Adopté à une très large majorité des eurodéputés (563 voix pour, 7 contre et 17 abstentions), le texte vise à renforcer la coordination des autorités dans la lutte contre la traite des êtres humains, ainsi qu’à mieux protéger et soutenir les victimes. La directive de 2011 sur «la prévention de la traite des êtres humains et la lutte contre ce phénomène ainsi que la protection des victimes» établissait pour la première fois des règles minimales qui s’imposent aux Etats membres s’agissant de la définition des infractions pénales et des sanctions dans ce domaine de la traite des êtres humains.

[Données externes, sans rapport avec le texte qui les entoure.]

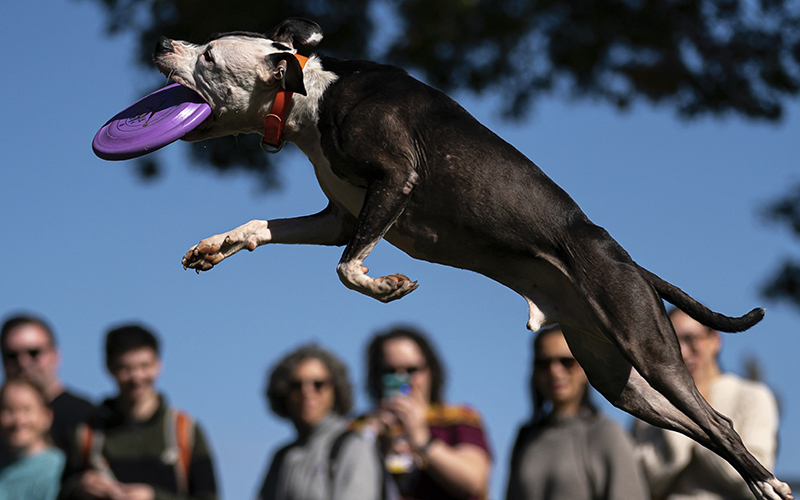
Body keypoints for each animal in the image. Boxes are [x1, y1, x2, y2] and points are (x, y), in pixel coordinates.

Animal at [156, 17, 792, 498]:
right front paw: (214, 247)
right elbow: (261, 228)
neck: (314, 90)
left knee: (720, 423)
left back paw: (768, 483)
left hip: (647, 345)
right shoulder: (337, 217)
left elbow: (347, 268)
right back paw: (756, 482)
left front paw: (389, 286)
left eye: (209, 55)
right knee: (695, 428)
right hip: (619, 381)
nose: (163, 43)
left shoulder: (394, 182)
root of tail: (632, 264)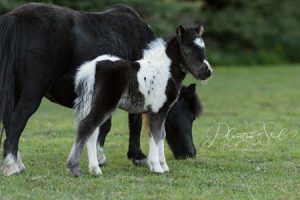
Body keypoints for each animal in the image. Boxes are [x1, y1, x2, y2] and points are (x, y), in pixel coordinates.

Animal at [69, 25, 211, 177]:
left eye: (203, 48)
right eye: (187, 50)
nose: (207, 72)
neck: (164, 71)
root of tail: (93, 67)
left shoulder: (162, 111)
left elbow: (161, 135)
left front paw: (163, 165)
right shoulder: (156, 111)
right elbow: (155, 135)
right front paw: (156, 167)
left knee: (92, 131)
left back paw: (95, 169)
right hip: (104, 103)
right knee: (86, 126)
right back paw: (76, 168)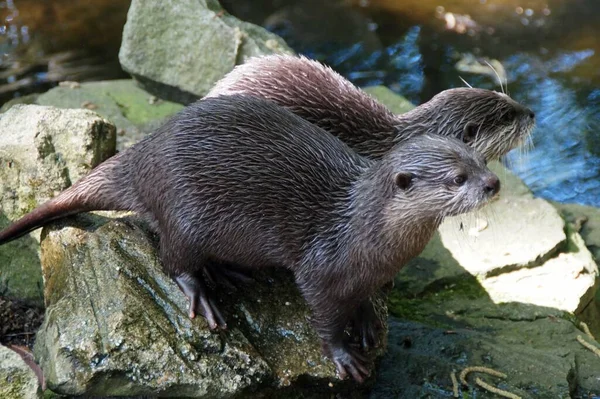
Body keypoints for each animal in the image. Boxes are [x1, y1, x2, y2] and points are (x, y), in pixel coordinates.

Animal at [0, 95, 496, 382]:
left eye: (479, 160)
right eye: (457, 178)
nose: (493, 184)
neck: (363, 226)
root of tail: (143, 158)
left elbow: (362, 298)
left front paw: (367, 321)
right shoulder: (322, 268)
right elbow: (324, 314)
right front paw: (343, 354)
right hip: (186, 213)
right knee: (171, 256)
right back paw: (204, 296)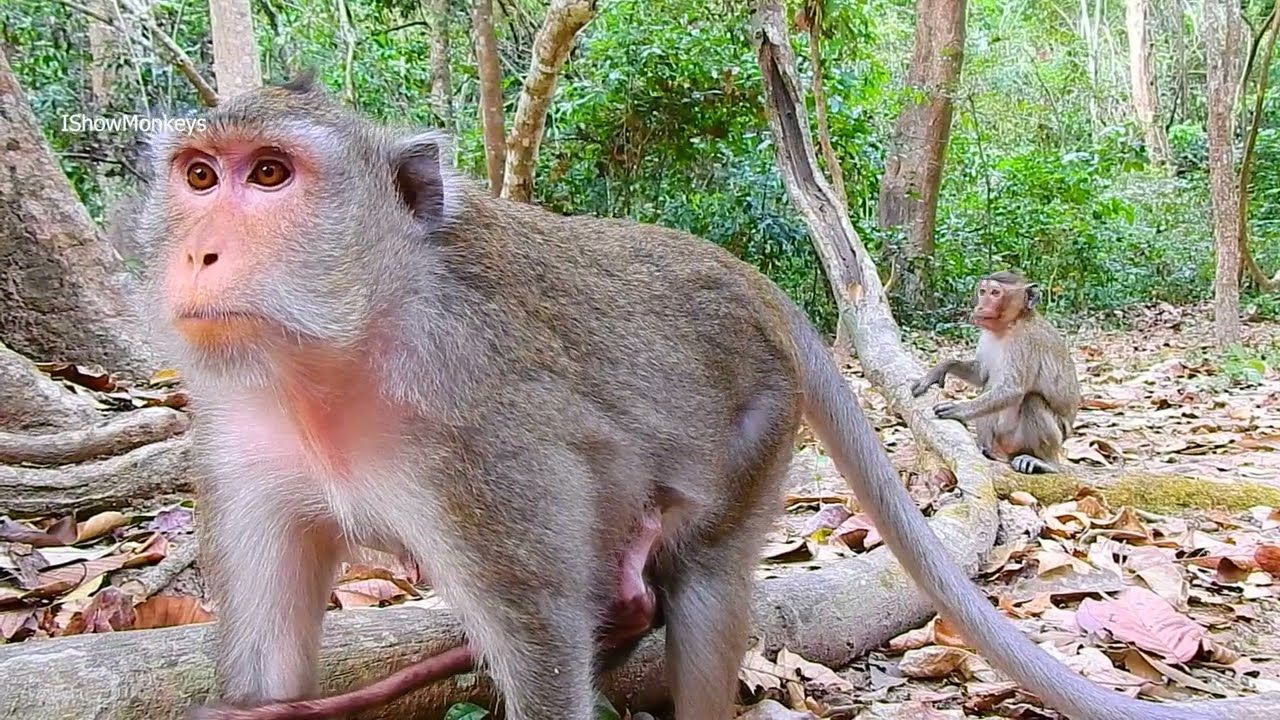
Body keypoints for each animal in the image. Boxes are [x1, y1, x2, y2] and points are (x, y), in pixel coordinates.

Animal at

Son écriture a été, sur certains points, révisée ou élargie mardi. Notamment, au paragraphe qui prévoit que «l’exploitation comprend, au minimum, l’exploitation de la prostitution d’autrui ou d’autres formes d’exploitation sexuelle, le travail ou les services forcés, y compris la mendicité, l’esclavage ou les pratiques analogues à l’esclavage, la servitude, ou l’exploitation d’activités criminelles, ou le prélèvement d’organes», où ont donc été ajoutés les mots «ou l’exploitation de la gestation pour autrui, du mariage forcé ou de l’adoption illégale».

Des pays aux législations différentes

Une fois le texte entré en application, des sanctions devront désormais également être prévues pour les entreprises reconnues coupables de trafic, en tant que personnes morales. De même, l’utilisation de services fournis par la victime d’une infraction liée à la traite des êtres humains sera criminalisée, lorsque l’utilisateur sait que cette personne est exploitée. Ces nouvelles règles entreront en vigueur vingt jours après leur publication au Journal officiel de l’UE, et les Etats membres disposent de deux ans pour mettre en œuvre les dispositions. «Les Etats membres doivent maintenant tirer le meilleur parti de cette directive et veiller à ce que les femmes et les jeunes filles ne soient pas achetées et vendues en Europe», a déclaré l’eurodéputée suédoise et corapporteure du texte Malin Björk, rapporte l’AFP.

Outre la France, plusieurs pays européens interdisent la GPA, dont l’Allemagne, l’Espagne ou l’Italie. Dans d’autres, elle n’est ni autorisée ni interdite, et donc «tolérée», comme c’est le cas en Irlande, en Slovaquie ou en Pologne. Enfin, certains Etats autorisent le recours aux mères porteuses en suivant un cadre juridique strict, que ce soit au Danemark, aux Pays-Bas ou en Grèce. Seule la Roumanie est allée jusqu’à autoriser la GPA rémunérée.